Sophomores Extract DNA from Bananas

Jenna Paul and Dacy Buerkle with the DNA they extracted.

By Ashley Sander

The sophomore students in Mrs. Schumacher’s biology class have recently been learning about macromolecules in cells and DNA. They have focused on the four main macromolecules, which are nucleic acids, proteins, lipids, and carbohydrates. For an educational and hands-on lab, they were able to extract the DNA from a banana.

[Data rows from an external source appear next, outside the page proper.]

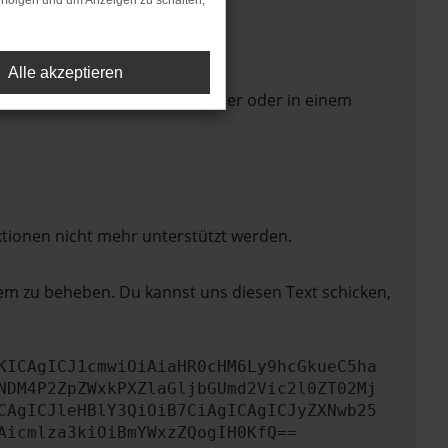
rfolgen und um Anzeigen zu schalten,
Alle akzeptieren
 Seite in einem anderen Browser oder in einem
ktionen nicht mehr unterstützt werden.
lem zu beheben. Du kannst uns diesen Text schicken,
KICAgICJ1cmwiOiAiaHR0cHM6Ly9hcGkueC5ha
NDM4P2ZpZWxkPXZlaGljbGUmd2Vic2l0ZT02Mj
CAgICJleHBlY3QiOiB7CiAgICAgICJyZXNwb25
Aicmlza3kiOiBmYWxzZQogIH0KfQ==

The first step in this process was to place half of a banana into a bag and mash it. Next, the students took a half a cup of hot water and dissolved some salt into it. After that, they added the salt-water mixture and dish soap to their bag, after which they gently combined it with the banana. Then, they strained the contents of their bags through a filter into a graduated cylinder. Finally, they added isopropyl alcohol on top of the mixture, making sure that it did not combine with the liquid below. The isopropyl alcohol formed a layer on which the DNA floated. The students were even able to pick up the clumps of DNA with tongue depressors. Students learned that the lab worked because the salt drew the water from the cells, and the soap broke down the outer layers of the cell. This released the DNA, which was able to float up into the alcohol because it had a lower density than the rest of the mixture. Overall, this lab was a very fun and educational experience for the class.